- ZIEL DER ÜBUNG -
Prüfe, ob diese Aussagen zum Text über die Schönower Heide stimmen, und antworte jeweils mit ja oder nein und den entscheidenden Worten aus dem Text in genauem Wortlaut. (a) Das Naturschutzgebiet ist 534 Hektar groß. (b) Ohne Eingriff des Menschen bliebe die Heide von selbst so, wie sie ist. (c) Den Rundwanderweg gibt es nur in einer einzigen Länge.

- TEXT ZUM LESEN -
···

Die Heidefrau

In der Schönower Heide am Aussichtsturm. Foto: Lutz Reinhardt
In der Schönower Heide am Aussichtsturm.
Foto: Lutz Reinhardt

Dort, wo der Ziegenmelker in die Nacht flattert und eindringlich sein Quirooquirooquiroorri knarrt, schöpft sich das lange zerschossene Land aus der Natur neues Leben. Auch sehr seltenes, wie die Glattschlage oder den Ziegenmelker. Michaela Tiedt-Quandt führt auf Wunsch Naturfreunde in die Schönower Heide, hoffend, den Ruf der drosselartigen Nachtschwalbe aufzuspüren. Wenn, dann tönt er stundenlang in die Abenddämmerung. Bei aufsteigendem Vollmond betört das Bild alle Sinne.
Am Aussichtsturm zum Wildgatter schenkte uns die Frau, die eine feste Wurzel in der Heide geschlagen hat, eine interessante Stunde bei Holunderblüte- und Kornblumentee und erzählte beherzt vom Schönower Heide Verein e. V.. Der kümmert sich gemeinsam mit den Berliner Forsten um die Hege und Pflege dieser märkischen Landschaftsperle. Die schimmert besonders herbstwärts im nuancenreichen Lila. Die Besenheide färbt dann das 534 Hektar große Naturschutzgebiet zu einem Warmtongemälde. Kaum vorstellbar, dass dieses Revier allein auf Menschenhand basiert. Ohne den Eingriff wäre die Heide längst wieder Wald und ihre mosaikartigen Strukturen aus kleinen Baumgruppen, weiten Silbergrasfluren, Moosen und Flechten und offenen Sandern verloren. Auf einem Rundwanderweg (zwei oder sechs Kilometer) kann man all das im Wandel der Jahreszeiten erleben. Und mit etwas Glück kann der Wanderer auch scheues Wild bestaunen.

Michaela Tiedt-Quandt schwärmt für die Forstwirtschaft. „Du erlebst die Jahreszeiten, bist immer draußen – es ist einfach schön.“ Und so wundert es kaum, dass sie auch leidenschaftlich für den Naturschutz eintritt. (Foto: Lutz Reinhardt)
Michaela Tiedt-Quandt schwärmt für die Forstwirtschaft. „Du erlebst die Jahreszeiten, bist immer draußen – es ist einfach schön.“ Und so wundert es kaum, dass sie auch leidenschaftlich für den Naturschutz eintritt. (Foto: Lutz Reinhardt)

···

- AUSGANGSDATEN -

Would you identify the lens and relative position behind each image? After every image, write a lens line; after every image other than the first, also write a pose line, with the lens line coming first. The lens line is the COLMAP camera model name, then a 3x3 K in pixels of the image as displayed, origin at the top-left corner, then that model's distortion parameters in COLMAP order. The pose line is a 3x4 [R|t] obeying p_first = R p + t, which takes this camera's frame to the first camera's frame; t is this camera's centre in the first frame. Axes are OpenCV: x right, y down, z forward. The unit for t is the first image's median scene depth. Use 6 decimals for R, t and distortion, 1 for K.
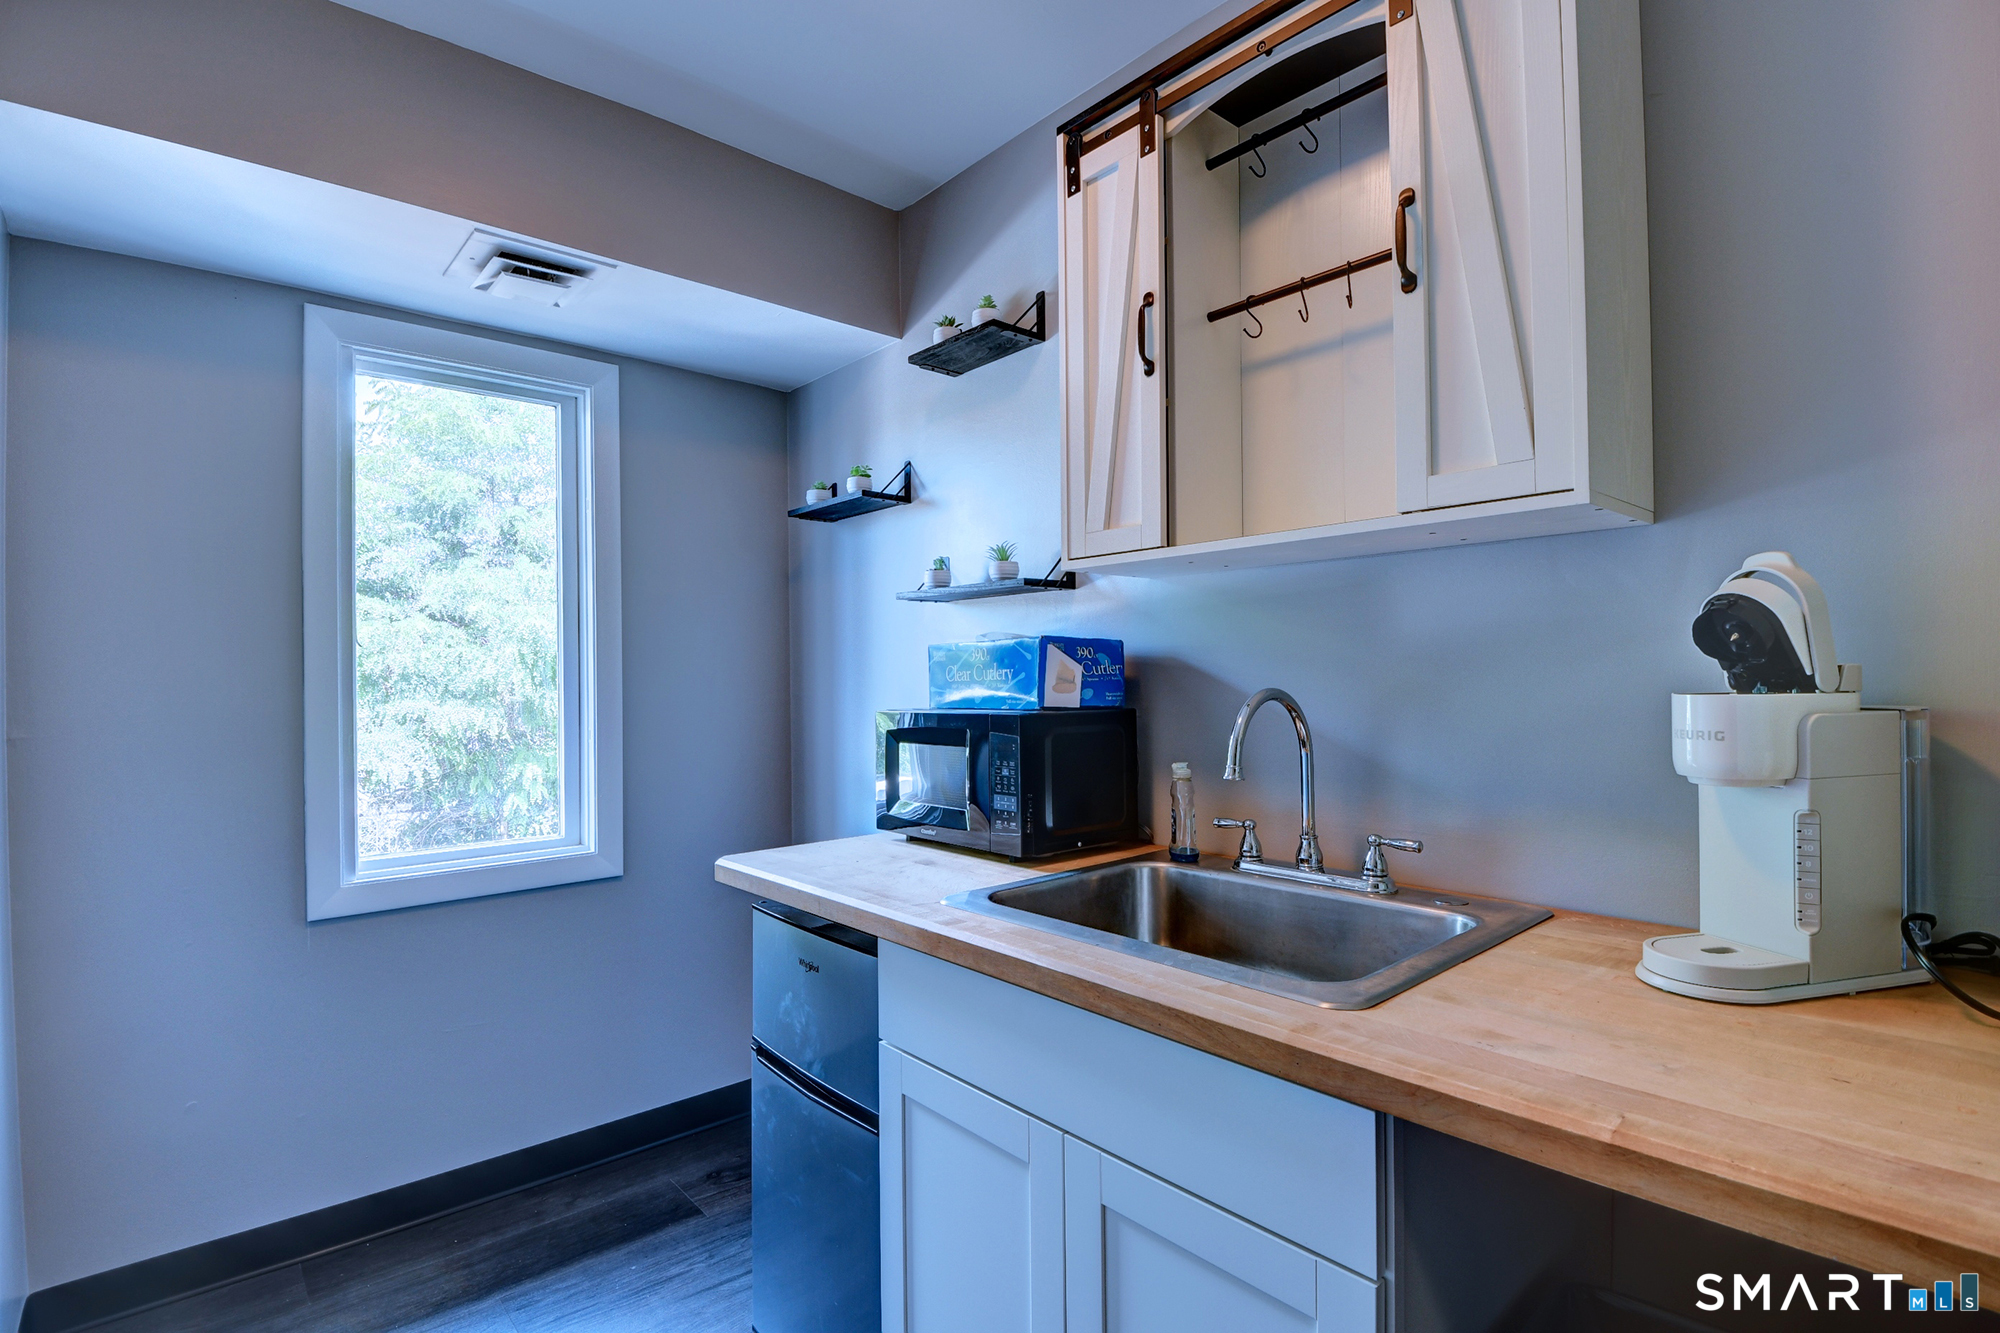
lens RADIAL K [[944.6, 0, 990.8], [0, 944.6, 676.2], [0, 0, 1]] dist [-0.010321, -0.010118]
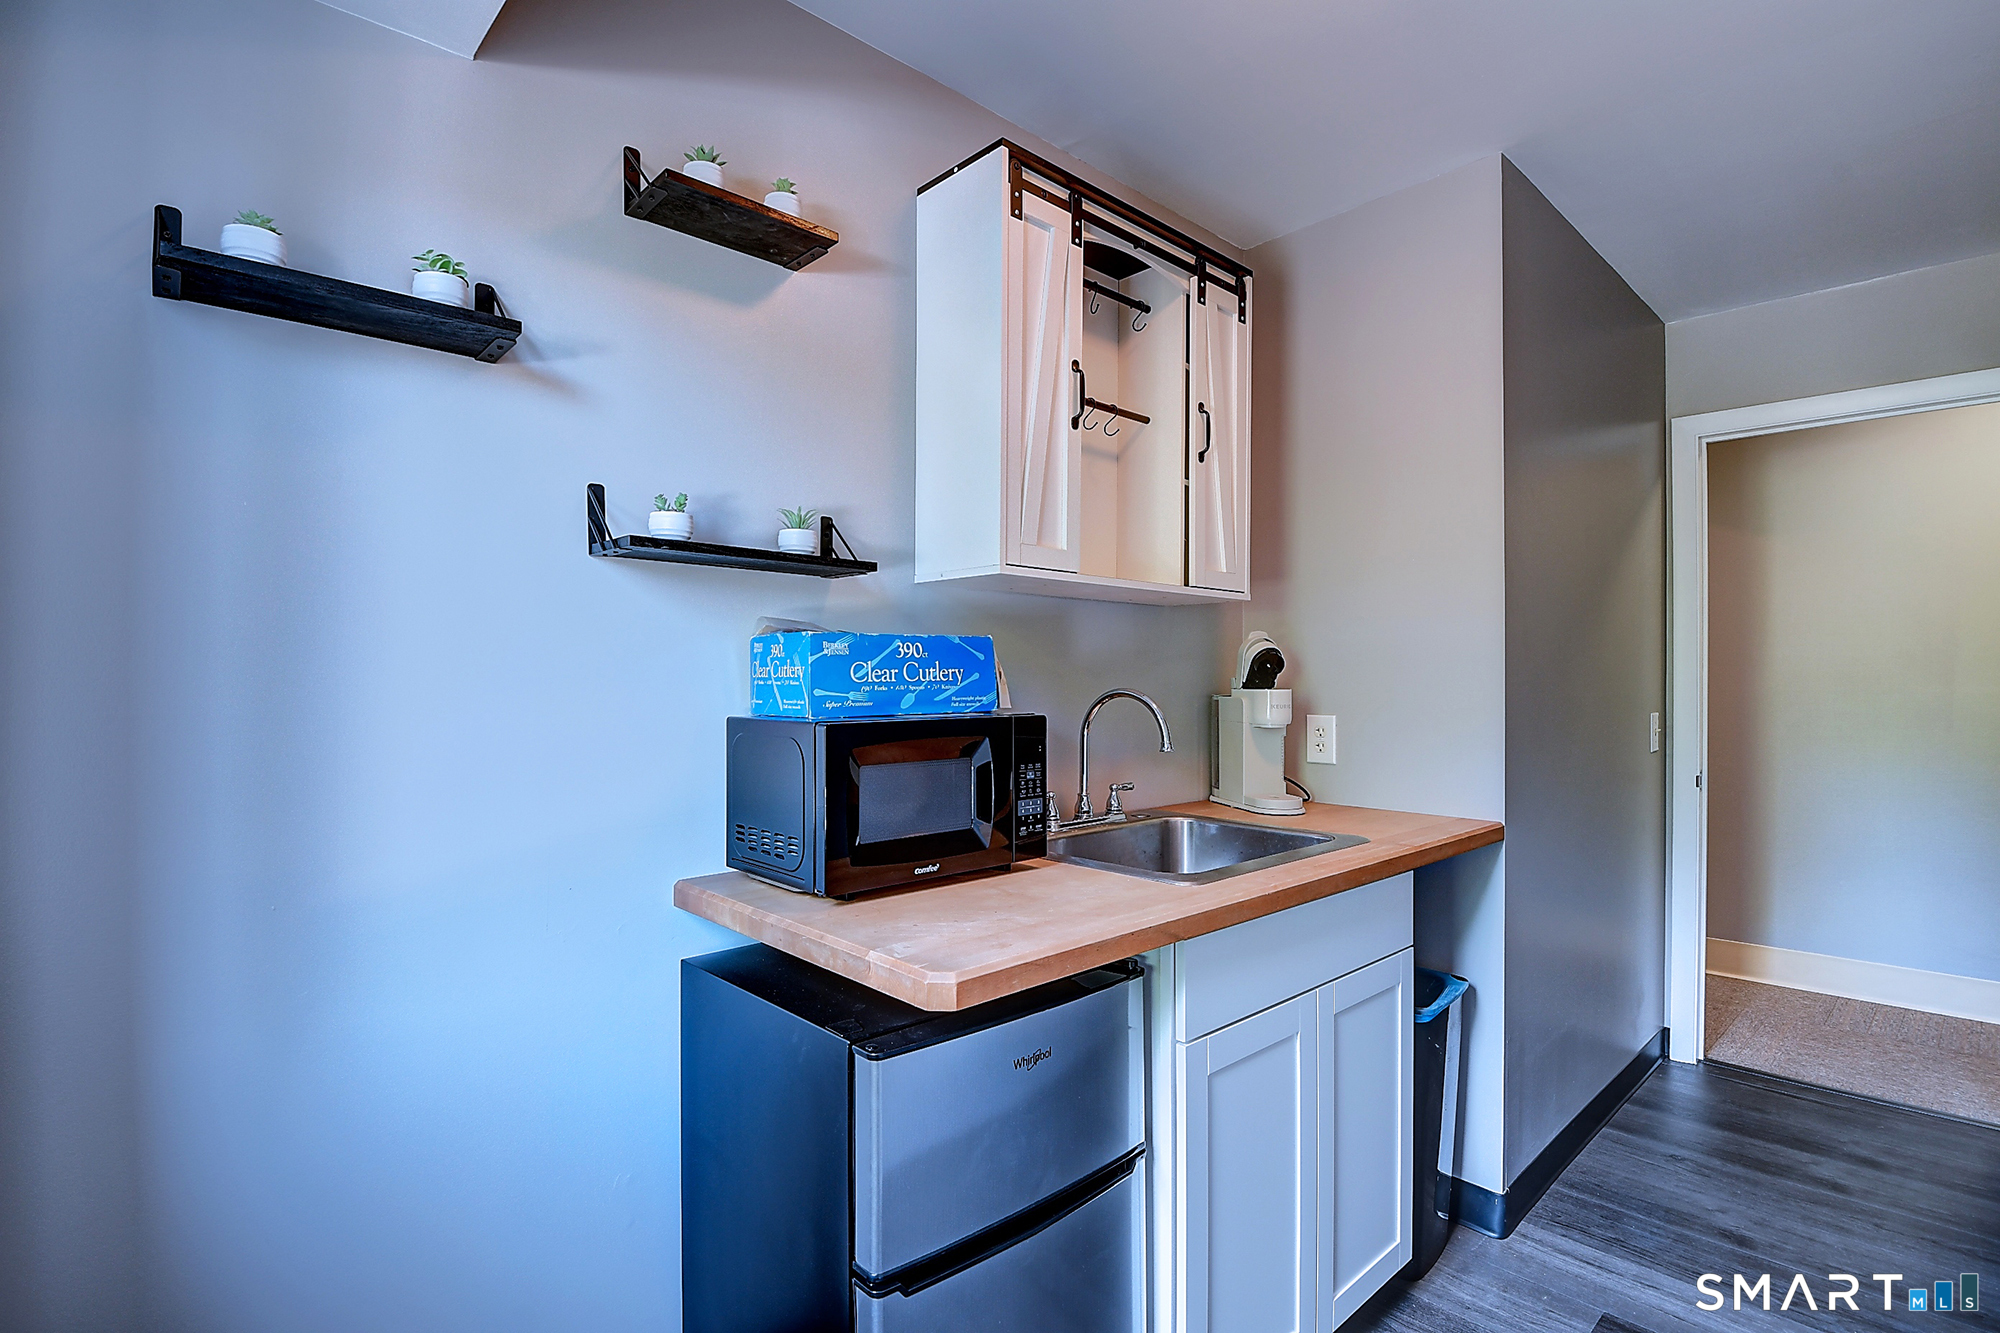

···

- DEINE ANTWORT -
(a) Ja: „das 534 Hektar große Naturschutzgebiet“
(b) Nein: „Ohne den Eingriff wäre die Heide längst wieder Wald“
(c) Nein: „Auf einem Rundwanderweg (zwei oder sechs Kilometer)“